Worum geht's?
Die von Spotify kuratierte Playlist «Piano in the Background» berieselt uns mit sanften Songs, unauffällig melancholisch und blumig wie eine Duftkerze. Man soll sie nicht bewusst wahrnehmen – oder sich gar fragen, wer für diese Klänge in die Tasten greift. Das schreibt ein Musikkritiker des «Guardian» .
Er gehört zu einer Reihe von Journalisten, die Spotify vorwerfen, seine Playlists mit Musik von Künstlern anzureichern, die es eigentlich nicht gibt. Das Branchen-Portal «Music Business Worldwide» hat eine Liste mit 50 dubiosen Musikern veröffentlicht, die in «Easy Listening»-Playlists von Spotify auftauchen.
Ihnen ist gemeinsam, dass sie – trotz hunderttausendfachen Klicks – keine Webseiten haben, keine Facebook-Profile oder Youtube-Videos. Dass man also ausserhalb von Spotify absolut gar nichts über sie findet.
Der Vorwurf: Hinter diesen Pseudonymen sollen Produzenten stecken, die im Auftrag von Spotify passgenaue Musik erzeugen.
Warum ist's interessant?
Spotify ist der Riese unter den Streamingdiensten. Kein anderer Musikdienst – geschweige denn herkömmliche CD-Verkäufe – können ihm das Wasser reichen. Für die Musik zahlt Spotify Lizenzen an Plattenlabels wie Sony und Warner.
Würde Spotify seine Listen mit seinen sogenannten «Fake Artists» anreichern, könnte er sich für diese die Lizenzen sparen. Allein für 50 Musiker wären das umgerechnet über drei Millionen Franken.
Andererseits hätten Spotify auch ein Druckmittel gegen Plattenfirmen in der Hand: Wenn ihr uns die Musik nicht günstiger gebt, dann weichen wir auf unsere eigene aus.

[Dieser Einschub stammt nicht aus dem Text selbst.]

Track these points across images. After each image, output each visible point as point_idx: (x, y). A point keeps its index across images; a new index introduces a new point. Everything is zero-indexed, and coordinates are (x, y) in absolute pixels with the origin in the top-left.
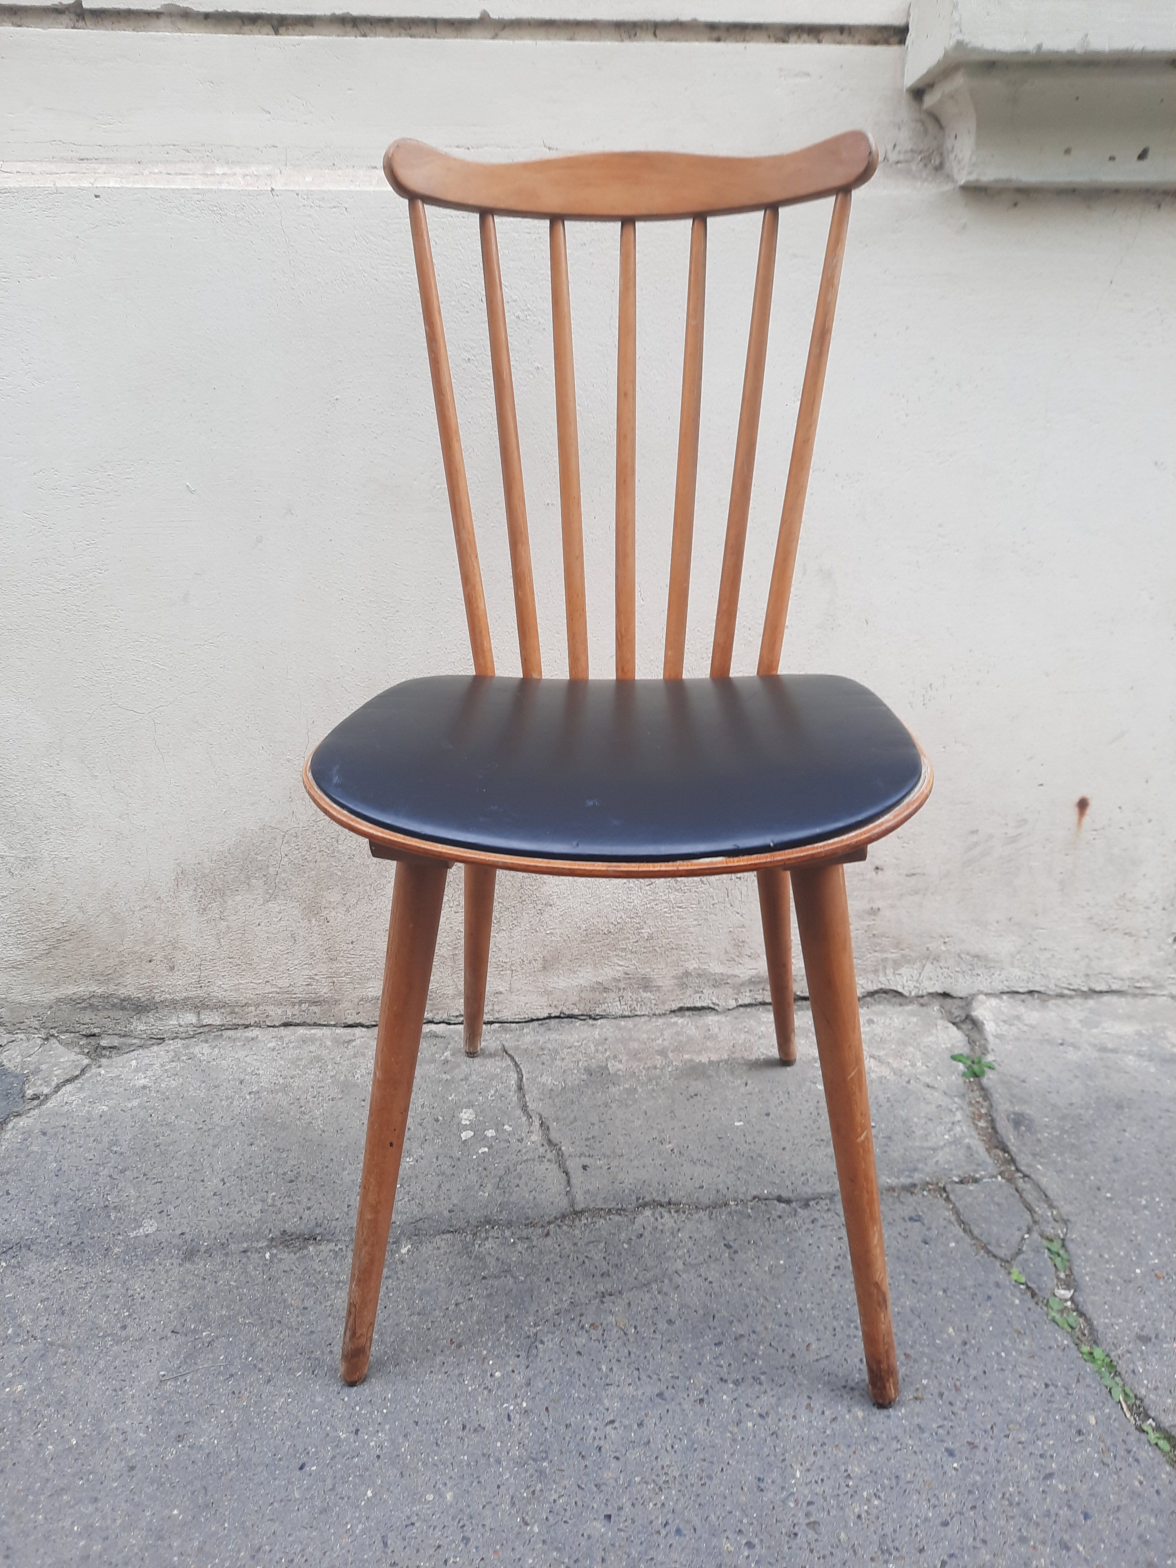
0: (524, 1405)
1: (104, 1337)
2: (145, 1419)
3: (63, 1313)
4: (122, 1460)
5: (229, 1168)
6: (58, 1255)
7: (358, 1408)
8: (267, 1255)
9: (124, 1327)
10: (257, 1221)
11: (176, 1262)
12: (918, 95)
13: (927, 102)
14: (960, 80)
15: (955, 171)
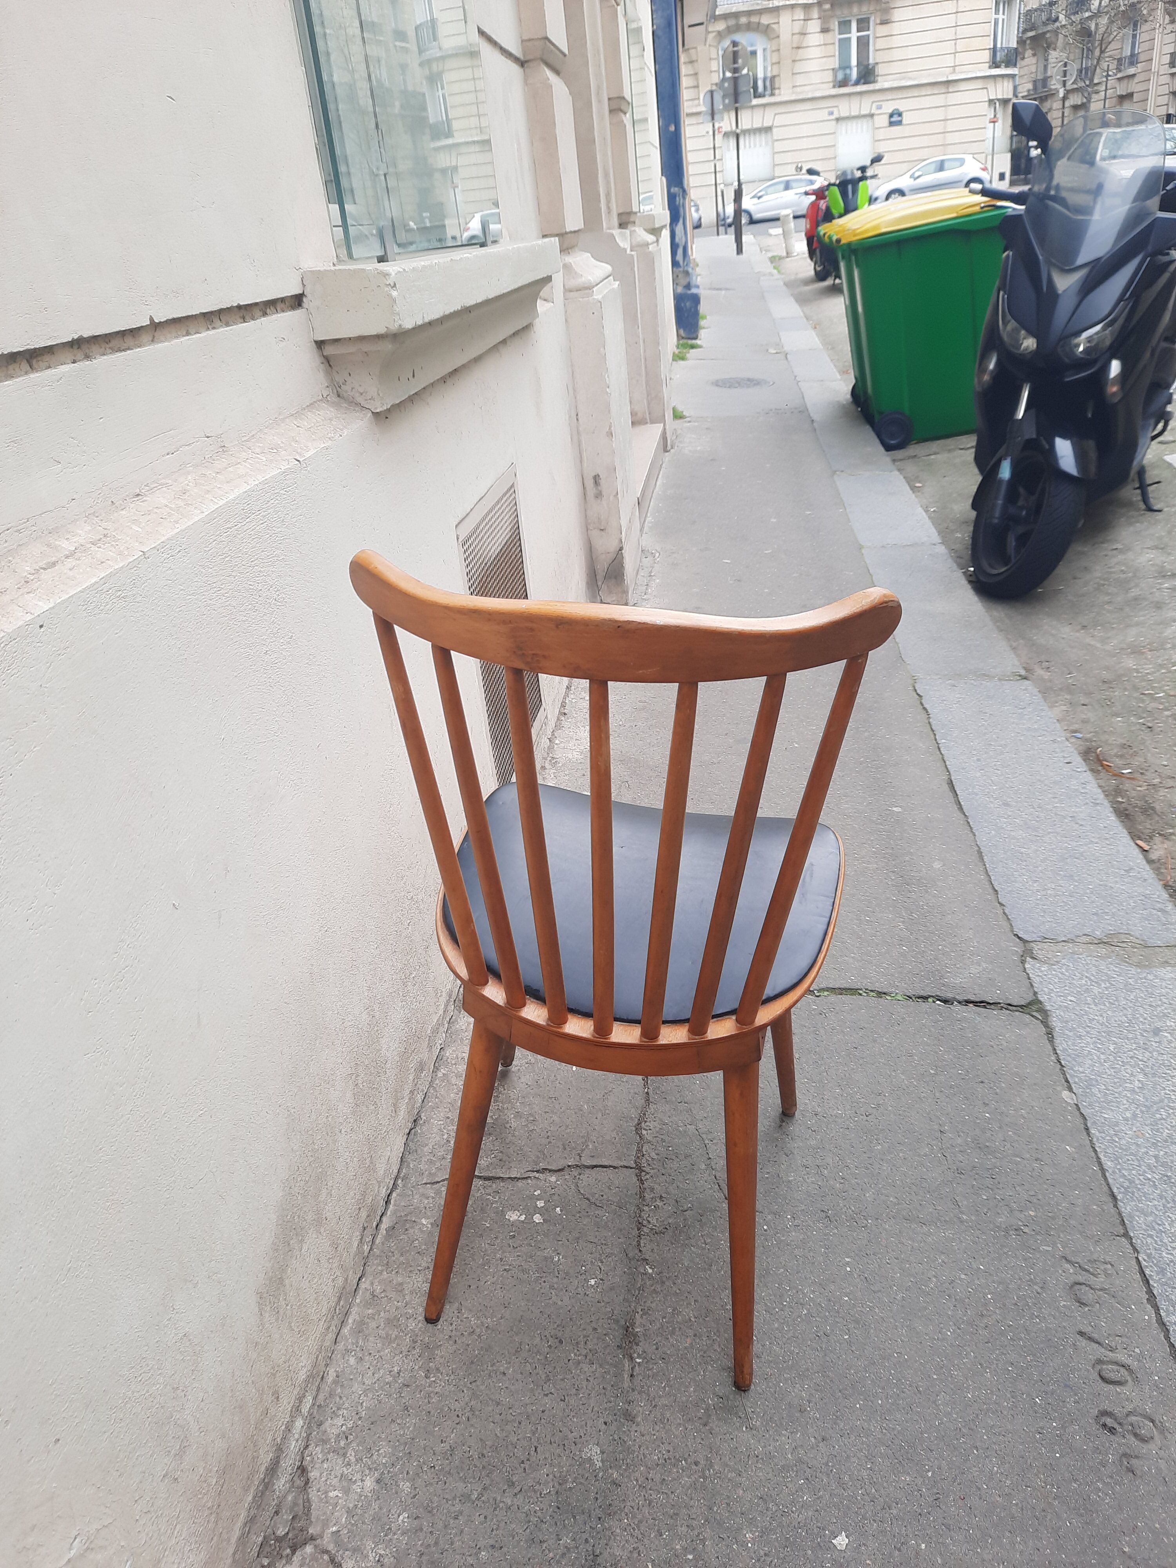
0: (789, 1217)
1: (705, 1478)
2: (785, 1436)
3: (677, 1514)
4: (818, 1446)
5: (532, 1390)
6: (609, 1529)
7: (785, 1303)
8: (638, 1360)
9: (696, 1464)
10: (601, 1366)
11: (634, 1428)
12: (320, 344)
13: (329, 350)
14: (387, 346)
15: (359, 399)
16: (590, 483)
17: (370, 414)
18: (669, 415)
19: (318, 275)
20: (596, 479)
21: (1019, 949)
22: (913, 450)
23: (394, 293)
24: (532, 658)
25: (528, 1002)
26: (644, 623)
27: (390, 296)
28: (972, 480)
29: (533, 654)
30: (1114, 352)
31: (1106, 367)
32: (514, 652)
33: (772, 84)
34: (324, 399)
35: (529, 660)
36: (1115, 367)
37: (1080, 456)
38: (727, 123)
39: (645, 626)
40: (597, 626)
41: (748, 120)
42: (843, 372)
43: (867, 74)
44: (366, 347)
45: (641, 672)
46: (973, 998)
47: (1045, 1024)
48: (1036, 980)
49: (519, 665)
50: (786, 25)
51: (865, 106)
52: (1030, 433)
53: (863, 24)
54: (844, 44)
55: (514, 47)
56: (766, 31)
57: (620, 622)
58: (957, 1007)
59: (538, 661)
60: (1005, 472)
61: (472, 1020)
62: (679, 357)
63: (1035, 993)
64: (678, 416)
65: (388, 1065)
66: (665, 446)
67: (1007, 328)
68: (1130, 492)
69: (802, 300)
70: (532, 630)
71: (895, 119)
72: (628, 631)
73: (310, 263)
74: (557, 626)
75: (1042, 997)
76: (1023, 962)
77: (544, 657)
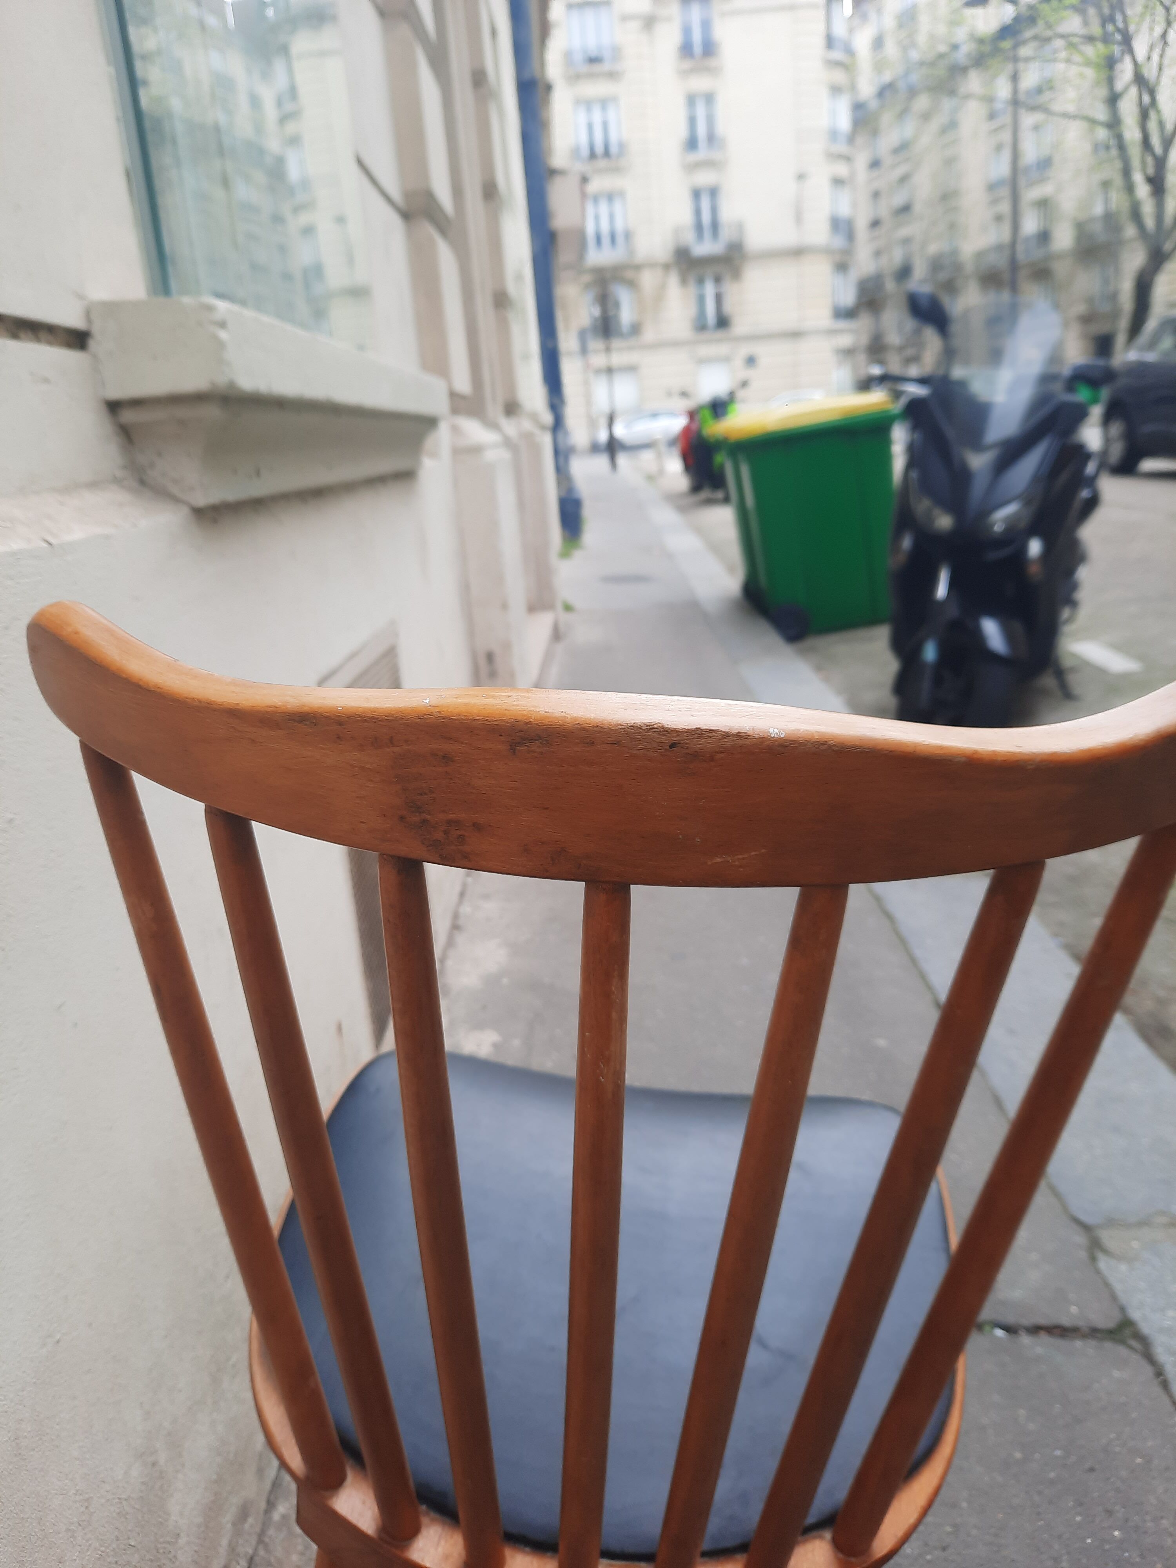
12: (114, 407)
13: (128, 416)
14: (212, 412)
15: (175, 490)
16: (482, 662)
17: (185, 511)
18: (559, 606)
19: (111, 308)
20: (490, 657)
21: (1080, 1239)
22: (811, 642)
23: (223, 335)
24: (446, 832)
25: (425, 1520)
26: (739, 735)
27: (215, 338)
28: (891, 665)
29: (449, 822)
30: (1034, 530)
31: (1023, 549)
32: (402, 818)
33: (636, 329)
34: (116, 481)
35: (439, 835)
36: (1035, 547)
37: (1009, 635)
38: (599, 360)
39: (741, 741)
40: (617, 743)
41: (618, 359)
42: (731, 569)
43: (723, 322)
44: (182, 412)
45: (718, 860)
46: (1042, 1321)
47: (1149, 1357)
48: (1118, 1287)
49: (409, 848)
50: (648, 280)
51: (723, 349)
52: (953, 612)
53: (718, 280)
54: (701, 300)
55: (395, 193)
56: (632, 284)
57: (677, 732)
58: (1025, 1340)
59: (462, 839)
60: (930, 652)
61: (315, 1547)
62: (565, 554)
63: (1122, 1309)
64: (568, 608)
65: (183, 1541)
66: (557, 635)
67: (922, 505)
68: (1048, 681)
69: (682, 509)
70: (447, 759)
71: (751, 361)
72: (696, 756)
73: (99, 293)
74: (513, 747)
75: (1135, 1315)
76: (1093, 1259)
77: (477, 827)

Nicht nur für Labels und Musikfans, auch für viele Musiker wäre das ein Affront. In einer beliebten Playlist von Spotify zu landen – das sehen viele als den entscheidenen Schritt für ihre Musikkarriere.
Spotify selbst weist die Vorwürfe zurück . Allerdings hat die Firma vor Kurzem auch einen neuen Mitarbeiter eingestellt, der mit Hilfe von Künstlicher Intelligenz Popsongs entwickelt.
In Zukunft könnte ein Teil der Musik bei Spotify also nicht mehr nur von falschen Musikern gemacht werden – sondern vielleicht sogar komplett ohne menschliches Zutun.